A recurring theme was the depth and energy of regional talent pipelines, particularly across the North of England.
One speaker referenced software craftsmanship communities originally formed in London, now active globally in cities including Madrid, Barcelona, São Paulo, London, Bristol and Cambridge, with particularly strong engagement in Leeds and Manchester.
What stood out was the intensity of participation in those northern hubs. Communities in Leeds and Manchester were described as running “way more often than the other groups simply because the appetite was there for it”.
The international panel also highlighted the breadth of experience within these ecosystems, with contributors noting that these groups bring together “people all through the different stages of their career... senior engineers” who are “really wanting to bring everybody up with them as well”.
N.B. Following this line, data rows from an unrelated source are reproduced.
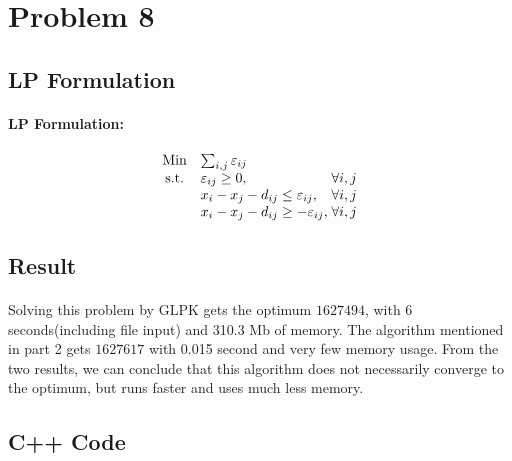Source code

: \documentclass[]{article}
\begin{document}
    \section{Problem 8}
        \subsection{LP Formulation}
        \paragraph{LP Formulation:} 
        \begin{equation*}
\begin{array}{cl@{}ll}
\text{Min}  & \sum_{i,j}\varepsilon_{ij} &\\
\text{s.t.} & \varepsilon_{ij} \geq 0,\;  & \forall i,j  \\
            & x_i - x_j - d_{ij} \leq \varepsilon_{ij},\;  & \forall i,j   \\
            & x_i - x_j - d_{ij} \geq -\varepsilon_{ij},\; & \forall i,j  \\
            
\end{array}
        \end{equation*}
        \subsection{Result}
            \paragraph{}Solving this problem by GLPK gets the optimum $1627494$, with 6 seconds(including file input) and 310.3 Mb of memory. The algorithm mentioned in part 2 gets $1627617$ with 0.015 second and very few memory usage. From the two results, we can conclude that this algorithm does not necessarily converge to the optimum, but runs faster and uses much less memory.
        \subsection{C++ Code}
            
    
    
\end{document}
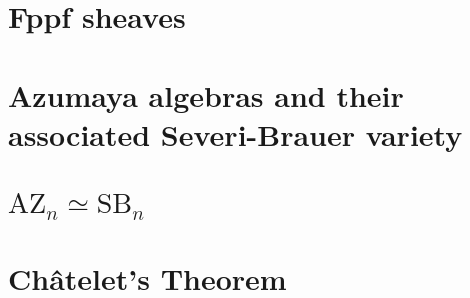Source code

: \documentclass{../util/zariski}
\newcommand{\SB}{\mathrm{SB}}
\newcommand{\AZ}{\mathrm{AZ}}
\begin{document}
\tableofcontents

\section{Fppf sheaves}


\section{Azumaya algebras and their associated Severi-Brauer variety}


\section{$\AZ_n\simeq \SB_n$}


\section{Ch\^atelet's Theorem}


\printindex

\printbibliography
\end{document}
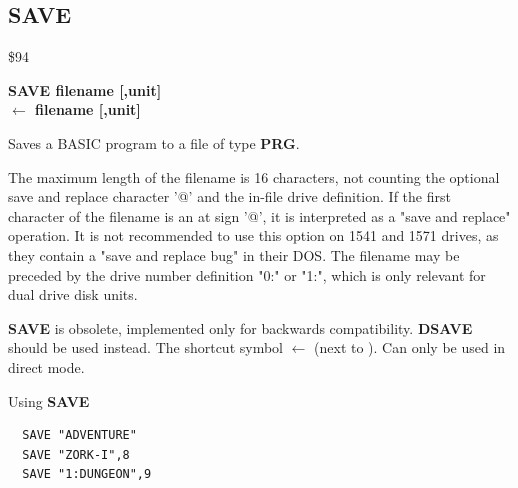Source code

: \subsection{SAVE}
\begin{description}[leftmargin=2cm,style=nextline]
\item [Token:] \$94
\item [Format:] {\bf SAVE filename [,unit] } \\
                {\bf $\leftarrow$ filename [,unit] }
\item [Usage:]
   Saves a BASIC program to a file of type {\bf PRG}.

   \filenamedefinition

   The maximum length of the filename is 16 characters,
   not counting the optional save and replace character '@'
   and the in-file drive definition.
   If the first character of the filename is an at sign '@', it
   is interpreted as a "save and replace" operation. It is not recommended
   to use this option on 1541 and 1571 drives, as they
   contain a "save and replace bug" in their DOS.
   The filename may be preceded by the drive number definition
   "0:" or "1:", which is only relevant for dual drive disk units.

   \unitdefinition

\item [Remarks:] {\bf SAVE} is obsolete, implemented only for backwards compatibility.
                 {\bf DSAVE} should be used instead.
                 The shortcut symbol {\bf $\leftarrow$} (next to ). Can only be used in direct mode.

\item [Examples:] Using {\bf SAVE}
\begin{tcolorbox}[colback=black,coltext=white]
\verbatimfont{\codefont}
\begin{verbatim}
  SAVE "ADVENTURE"
  SAVE "ZORK-I",8
  SAVE "1:DUNGEON",9
\end{verbatim}
\end{tcolorbox}
\end{description}


\newpage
This mix of early talent and seasoned professionals is increasingly viewed as a structural advantage for regional investment markets, strengthening both capability and deal flow outside London.
Across both panels, there was agreement that capital remains available across pensions, banks, private equity and international investors. However, expectations have tightened significantly.
Investment decisions are now more disciplined, with increased focus on governance, resilience and scalable business models. The consensus was that capital is still flowing, but it is being deployed with far greater scrutiny than in previous cycles.
A consistent warning across the discussion was that deals often fail not because the underlying opportunity is weak, but because preparation is insufficient. One speaker highlighted a “lack of preparation in terms of due diligence”, particularly when businesses move into international markets where expectations and interpretations of risk can differ.
In these cases, what is acceptable domestically can quickly become a concern internationally, shifting due diligence from validation into problem identification and slowing or derailing transactions.
Geography also featured prominently. While London remains the default entry point for international capital, regional hubs are increasingly being recognised as credible bases for UK expansion.
It was noted that Manchester is now widely seen as “a good place to base your UK expansion”, with growing recognition that scaling into the UK “doesn’t have to be London”. However, speakers acknowledged that this shift is still evolving, particularly among overseas investors who continue to default to London-centric routes.
Despite these differences in geography, capital type and investment stage, both panels converged on a single conclusion: investors ultimately back people, but only once the business has been properly tested.
As Giles Chesher from Squire Patton Boggs said, many deals fail not on opportunity but on preparation, especially when international investors begin “digging more and more and more” during due diligence.
The good news is the UK remains attractive. The wake up call is that due diligance and scrutiny and proff of concept is tougher than ever.